In 1932, the C&O began converting small lots of their coal hoppers to covered hoppers for cement service. The D&H  showed a similar converted car in RAILWAY MECHANICAL ENGINEERING in 1933. And let's not forget that the D&H also converted boxcars to permanent cement service with hatches and floor gates, as did some other roads. In 1934 the Erie purchased their series 20000-20049 cars with a 1321 cu ft capacity from Greenville, which except for its rather small size was similar in appearance to later 70-ton cars. PRR added their giant H30 class in 1935. By 1937 several major builders were churning out the 70-ton 1958 cu ft cars we know and love, and there are several examples in the Gregg CBC reprint for 1940.
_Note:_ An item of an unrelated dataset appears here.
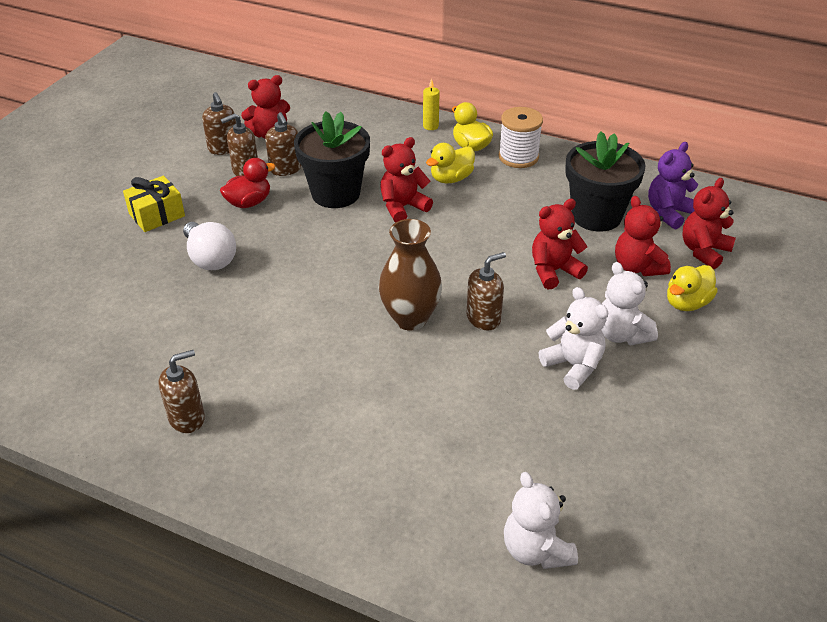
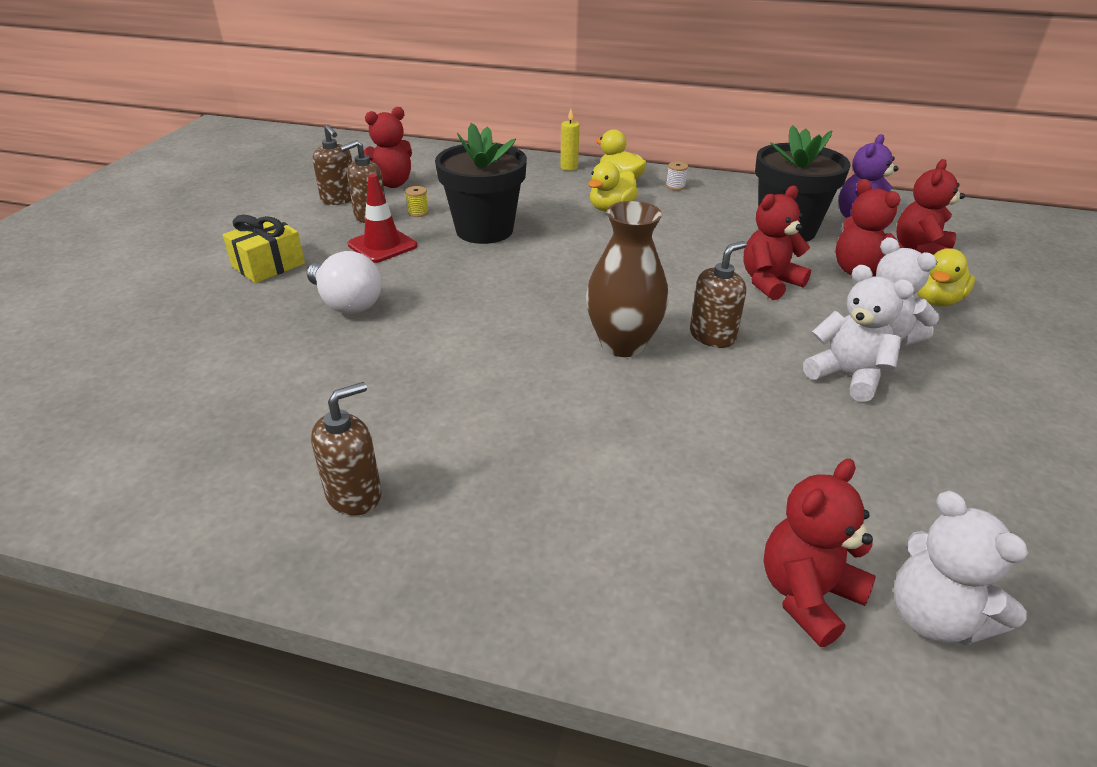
camera: 10 degrees left, 5 degrees down
red duck [220,158,276,208] -> red traffic cone [348,174,417,263]
brown soap dispenser [265,112,301,176] -> yellow spool [405,186,429,217]
red teddy bear [380,137,433,222] -> red teddy bear moved to [764,459,876,647]
white spool [499,107,543,168] -> white spool [666,161,688,190], size x0.44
Was the idea new? No. As early as 1898 there were wooden cars being built with the classic covered hopper features of roof hatches and floor gates. MR had a plan for one of these in the 1960s, and claimed they were offered in both standard and narrow gauges. (I built one in HOn3 from that plan, I think my second scratch-built car, but of course we don't pay any attention to narrow gauge, do we.)

I suspect that the massive need for cement during the post-war boom, with ready-mix plants in every town, made the covered hopper a much more attractive way to deliver cement. Barrels probably were gone by the early 1950s in favor of bulk or sacks. Sacked cement was easier to handle for small jobs, no doubt cheaper to package, and continues to be popular today.

Yours Aye,

Garth Groff  🦆


On Thu, Mar 19, 2020 at 11:26 AM Jerry Dziedzic <jerdz@...> wrote:
A few thoughts to add to Mal's.  Cement packaging long relied on barrels and cloth bags.  I credit Hercules Cement with the first rail shipments in covered hoppers, in 1929.  Tony Thompson has a photo of bulk cement in a boxcar during the construction of Shasta Dam in the 1940's; imagine unloading that one!  It's my guess that bulk eliminated barrels, but I don't know when.  I don't know when paper sacks replaced cloth, either; about the same time flour made the change?  I have LCL waybills from the early 1940's returning bundles of cloth bags to cement mills.

Weight is the advantage a sack has over a barrel. One sack contains a cubic foot of cement weighing 94 lbs, more easily carried to a small job site.  A barrel's volume was 4 cu. ft. so a barrel weighed 376 lbs. Boxcar loads of sacks from Lehigh Valley cement producers were common in the 60's and early 70's  Much cement still moves in sacks, though now by truck.

Pennsylvania's Public Utilities Commission permitted highway bulk transport in 1958, as I remember.  Wish I were near my files to confirm this date.